Gathered all the standings for each age group and just put them in order of finish (combined Mojave and Sonoran) based on PPG.  Just for fun and didn't double-check my numbers.      







Some observations/thoughts/questions:
Top ECNL teams are the name-brand clubs: Slammers HB Koge / Surf / Legends / Beach / Blues
For ECNL, Slammers HB Koge is the top club over all age groups
Will the top teams at Youngers be the same top teams when they are Older?
Will MW help the results of Del Mar and be a top contender?
Eagles has always been a top younger team - can they replicate that at the older ages?
Slammers (not Koge) is the top ECRL club
Pateadores had decent results in ECRL.  With new additions potentially joining their ECNL team, how will they do?


----------



## GT45 (Jun 14, 2022)

That is not accurate. At first glance you have the Blues 05 ECRL in 4th place. But they won their division.

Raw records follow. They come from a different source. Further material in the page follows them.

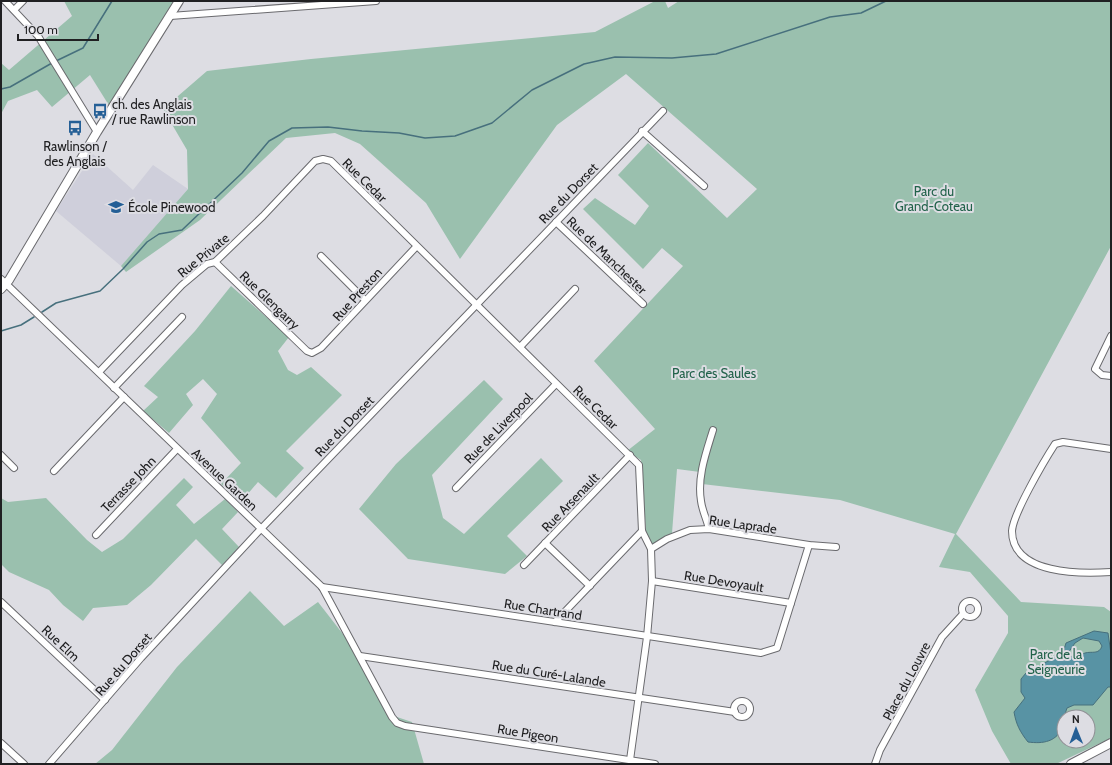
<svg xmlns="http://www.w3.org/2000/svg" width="1112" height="765" font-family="Cabin,sans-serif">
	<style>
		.built { fill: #cfcfdb }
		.green { fill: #9ac0ae; fill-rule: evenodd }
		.water { fill: #5893a4; stroke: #47707d; fill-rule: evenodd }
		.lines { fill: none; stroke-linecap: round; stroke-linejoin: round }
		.stream { stroke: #47707d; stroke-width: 1.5 }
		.minor-casing { stroke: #6a6a6e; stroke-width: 8 }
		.tertiary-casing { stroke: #6a6a6e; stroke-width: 10 }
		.minor { stroke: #fff; stroke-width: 6 }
		.tertiary { stroke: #fff; stroke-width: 8 }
		.labels { text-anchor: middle; stroke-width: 4; stroke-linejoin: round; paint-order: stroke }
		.poi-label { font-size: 13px; fill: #202022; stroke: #dddde3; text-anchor: start }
		.street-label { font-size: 13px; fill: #202022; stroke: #dddde3 }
		.park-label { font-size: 13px; fill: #21624a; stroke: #dddde3 }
	</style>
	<rect width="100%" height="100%" fill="#dddde3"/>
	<path class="built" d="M93,154l40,36 20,-25 35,24 -67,77 -65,-55z"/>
	<g class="green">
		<path d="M64,1h113l-67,106 -20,-32 -38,32 -15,-17 -29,11 -7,13v-51l8,7 63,-54z"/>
		<path d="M655,1h10l3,7 11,-7h432v245l-155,288 65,68 83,5 7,5v126l-55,26h-45l-19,-33 -17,-41 33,-57v-17l-38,-44 -31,-5 16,-33 -115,-34 -138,-16 -2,-12 -23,-3 -5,64 -22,14 -4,-16 -5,-71 -14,-9 28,-22 -61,-68 89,-95 -21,-18 -19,21 -60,-60 12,-11 40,27 14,-19 -31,-31 30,-32 79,75 30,-29 -131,-115 -69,51 -97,134 -34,-56 -66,-59 -25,-11 -49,5 -86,82 -74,52 -5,-6 67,-77 -1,-39 -24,-41 44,-38 104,-12 284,-27zM1064,717h24v24h-24z"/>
		<path d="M231,286l58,51 -11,14 10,19 9,5 14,-8 31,28 -56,56 18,17 -28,30 -18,-16 -17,20 -20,-18 20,-21 -40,-45 16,-24 -14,-15 -17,15 7,11 -24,28 -26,-22 15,-14 -14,-11 51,-55z"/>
		<path d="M484,380l19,19 -71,76 11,43 21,16 77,-76 22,23 -56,55 20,20 -22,18 -97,-15 -49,-50 37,-45z"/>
		<path d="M184,478l9,9 -17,18 18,19 31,-25 13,13 -16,17 17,18 -17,18 -26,-26 -45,46 -24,20 -34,3 -10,13 -20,-16 -14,-15 -40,-18 -8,-8v-66l7,4 38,-4 41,42 15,12 21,-13z"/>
		<path d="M250,591l34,35 34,-24 28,36 16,16 32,62 18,6 12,42h-329l17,-14 65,-83z"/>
	</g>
	<path class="water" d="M1094,631l14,2 3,21v33h-3l-15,18h-19l-7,3c-3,6 -1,12 -4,18 -6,16 -20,18 -35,16 -8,-10 -12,-18 -14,-30l11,-14 -4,-6v-13l5,-6 37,-20 3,-10zM1083,638l16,3 3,5c-3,9 -10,5 -17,7 -3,1 -6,3 -10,5l-6,-2 -1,-3 7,-10z"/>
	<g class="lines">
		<g class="stream">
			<path d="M916,1h8"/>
			<path d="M56,61l27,-13 29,-47"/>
			<path d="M1,89l9,-2 42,-24"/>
			<path d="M42,312l14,-9 44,-12 23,-22 24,-27 12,-8 23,-4 60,-57 27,-32 23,-13 36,-1 34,4 37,2 26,5 30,-2 37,-13 40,-33 52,-26 31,-7 57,1 44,-4 114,-37 31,-4 25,-12"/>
			<path d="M1,331l20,-6 13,-8"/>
		</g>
		<g class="minor-casing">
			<g id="minor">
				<path d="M5,1l33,35 59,96"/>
				<path d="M14,10l9,-9"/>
				<path d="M170,16l206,-15"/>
				<path d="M642,131l62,55"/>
				<path d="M556,222l87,82"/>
				<path d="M321,256l44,44"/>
				<path d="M215,262l92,89 5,2 9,-5 95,-101"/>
				<path d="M1,279l321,308 70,130 5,6 8,3 250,38"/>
				<path d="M1111,336l-16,33 7,6 9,1"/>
				<path d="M520,347l55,-58"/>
				<path d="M99,372l83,-87 25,-21 8,-2 48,-46 52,-55 8,-2 8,2 308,304 3,66 9,18 1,32 -5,56 -17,123"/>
				<path d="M114,388l68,-71"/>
				<path d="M1111,449l-48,-7 -8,2c-11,17 -42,70 -43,87 0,44 70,43 99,41"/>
				<path d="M1,455l13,13"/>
				<path d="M54,471l70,-74"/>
				<path d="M456,488l100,-104"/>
				<path d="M709,529c-2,-9 -7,-19 -8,-28 -4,-24 5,-48 12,-71"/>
				<path d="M96,535l81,-86"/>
				<path d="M545,543l45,43"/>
				<path d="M651,549l16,-10 23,-9 19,-1 100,16 27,2"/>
				<path d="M524,565l106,-110"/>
				<path d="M652,581l139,22"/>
				<path d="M322,587l439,66 16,-5 32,-103"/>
				<circle cx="970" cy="609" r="8"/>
				<path d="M1,602l104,98"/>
				<path d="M555,622l87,-91"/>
				<path d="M360,656l375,56"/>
				<circle cx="742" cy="709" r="8"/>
				<path d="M1,743l23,21"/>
				<path d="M49,764l92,-106 116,-125 406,-422"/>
				<path d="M875,764l5,-14 62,-113 21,-23"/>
			</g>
		</g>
		<g class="tertiary-casing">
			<g id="tertiary">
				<path d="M1,289l8,-9 88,-148 82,-131"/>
				<path d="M1071,764l40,-21"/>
			</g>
		</g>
		<use href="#minor" class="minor"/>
		<use href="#tertiary" class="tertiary"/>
	</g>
	<defs>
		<g id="bus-bare" transform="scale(1.2)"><path d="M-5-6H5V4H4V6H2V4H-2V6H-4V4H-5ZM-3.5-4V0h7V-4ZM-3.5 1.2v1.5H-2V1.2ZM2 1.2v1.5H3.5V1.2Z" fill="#245f96" stroke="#dddde3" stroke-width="2.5" paint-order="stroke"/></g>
		<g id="school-bare" transform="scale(1.2)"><path d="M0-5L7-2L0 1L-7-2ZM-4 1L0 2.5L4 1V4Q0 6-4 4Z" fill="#245f96" stroke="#dddde3" stroke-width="2.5" paint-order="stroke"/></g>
	</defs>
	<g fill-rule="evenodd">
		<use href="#bus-bare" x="100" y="111"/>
		<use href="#bus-bare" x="75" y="128"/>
		<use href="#school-bare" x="116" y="207"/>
	</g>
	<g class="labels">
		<g class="poi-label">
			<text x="112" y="109">ch. des Anglais<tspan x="112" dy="15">/ rue Rawlinson</tspan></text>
			<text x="75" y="151" text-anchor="middle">Rawlinson /<tspan x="75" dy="15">des Anglais</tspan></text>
			<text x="128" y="212">École Pinewood</text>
		</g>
		<g class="street-label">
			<text transform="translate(365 180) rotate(45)" y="5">Rue Cedar</text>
			<text transform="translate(568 193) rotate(-46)" y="5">Rue du Dorset</text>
			<text transform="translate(203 255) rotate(-39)" y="5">Rue Private</text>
			<text transform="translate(607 255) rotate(44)" y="5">Rue de Manchester</text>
			<text transform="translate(357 294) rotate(-48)" y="5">Rue Preston</text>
			<text transform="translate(270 300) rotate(44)" y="5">Rue Glengarry</text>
			<text transform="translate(596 407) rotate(44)" y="5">Rue Cedar</text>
			<text transform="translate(344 426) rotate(-46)" y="5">Rue du Dorset</text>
			<text transform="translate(498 428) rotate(-46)" y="5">Rue de Liverpool</text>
			<text transform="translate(225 479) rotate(43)" y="5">Avenue Garden</text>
			<text transform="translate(128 484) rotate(-46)" y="5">Terrasse John</text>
			<text transform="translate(570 502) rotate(-46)" y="5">Rue Arsenault</text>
			<text transform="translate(743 524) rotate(8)" y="5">Rue Laprade</text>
			<text transform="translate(724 581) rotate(9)" y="5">Rue Devoyault</text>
			<text transform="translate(543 609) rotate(9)" y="5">Rue Chartrand</text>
			<text transform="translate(61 643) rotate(43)" y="5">Rue Elm</text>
			<text transform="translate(123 664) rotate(-49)" y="5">Rue du Dorset</text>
			<text transform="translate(549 673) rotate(9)" y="5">Rue du Curé-Lalande</text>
			<text transform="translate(906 681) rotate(-62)" y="5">Place du Louvre</text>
			<text transform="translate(528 733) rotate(9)" y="5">Rue Pigeon</text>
		</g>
		<g class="park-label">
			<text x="934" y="196">Parc du<tspan x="934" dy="15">Grand-Coteau</tspan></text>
			<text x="714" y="378">Parc des Saules</text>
			<text x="1056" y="659">Parc de la<tspan x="1056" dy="15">Seigneurie</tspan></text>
		</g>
	</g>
	<rect width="1112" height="765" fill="none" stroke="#202022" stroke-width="4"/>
	<g transform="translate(1076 729) rotate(359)"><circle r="19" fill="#dddde3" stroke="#919196"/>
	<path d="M0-3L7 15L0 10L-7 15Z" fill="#245f96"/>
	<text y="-6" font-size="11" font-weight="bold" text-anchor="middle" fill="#202022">N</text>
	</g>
	<path d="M18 34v6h80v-6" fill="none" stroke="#202022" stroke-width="2"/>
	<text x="24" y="34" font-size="12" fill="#202022" stroke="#dddde3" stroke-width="3" paint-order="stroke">100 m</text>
</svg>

Slammers was best in their division. Blues were best in their division. Very different schedules. Let's be accurate here.

Also, the two divisions play different schedules so it is not fair to compare across divisions. So many of these are not accurate.

Pats were playing their top team against everyone else's second team. So not really impressive results.


----------



## Kicker 2.0 (Jun 15, 2022)

GT45 said:


> That is not accurate. At first glance you have the Blues 05 ECRL in 4th place. But they won their division.
> 
> Slammers was best in their division. Blues were best in their division. Very different schedules. Let's be accurate here.
> 
> ...


Ok….how did that Blues team do against Slammers?  How about Legends and LAFC SoCal?  How did that Slammers team and those other 2 Mojave teams do against Surf and Rebels (who also beat Blues). Seems like that ranking is more accurate than you’d like to admit.


----------



## Sike (Jun 15, 2022)

Kicker 2.0 said:


> Ok….how did that Blues team do against Slammers?  How about Legends and LAFC SoCal?  How did that Slammers team and those other 2 Mojave teams do against Surf and Rebels (who also beat Blues). Seems like that ranking is more accurate than you’d like to admit.


Certainly not perfect to compare between Mojave and Sonoran, but I don't think the schedules between the two are really that much different on the ECNL level. Certainly depends on age group, but a club like Blues, who many expected to be a top 3 team at every age group in Sonoran, actually wasn't very good outside of the two youngest age groups. And in some age groups, the bottom of Sonoran was awful, providing two easy wins each game.


----------



## SoccerFan4Life (Jun 15, 2022)

Strikers FC got kicked out of ECNL  because they were not performing well. Partially true but not the worse (3rd worse in ECNL) and middle of the pack in ECRL.  So was it payback for seeing Strikers boys leave ECNL????


----------



## paytoplayisgood (Jun 15, 2022)

WillJohn said:


> Gathered all the standings for each age group and just put them in order of finish (combined Mojave and Sonoran) based on PPG.  Just for fun and didn't double-check my numbers.
> 
> View attachment 13924
> 
> ...


Its not that deep LOL. Why you spending so much time for something so pointless


----------



## VanMan (Jun 15, 2022)

ECRL Del Mar Should be divided by 5 not 6 since they didn't field a 08 team, which would move them down to the bottom.


----------



## socalkdg (Jun 15, 2022)

SoccerFan4Life said:


> Strikers FC got kicked out of ECNL  because they were not performing well. Partially true but not the worse (3rd worse in ECNL) and middle of the pack in ECRL.  So was it payback for seeing Strikers boys leave ECNL????


I will vote payback.


----------



## WillJohn (Jun 15, 2022)

VanMan said:


> ECRL Del Mar Should be divided by 5 not 6 since they didn't field a 08 team, which would move them down to the bottom.


You're right.  It puts them tied at the bottom.


----------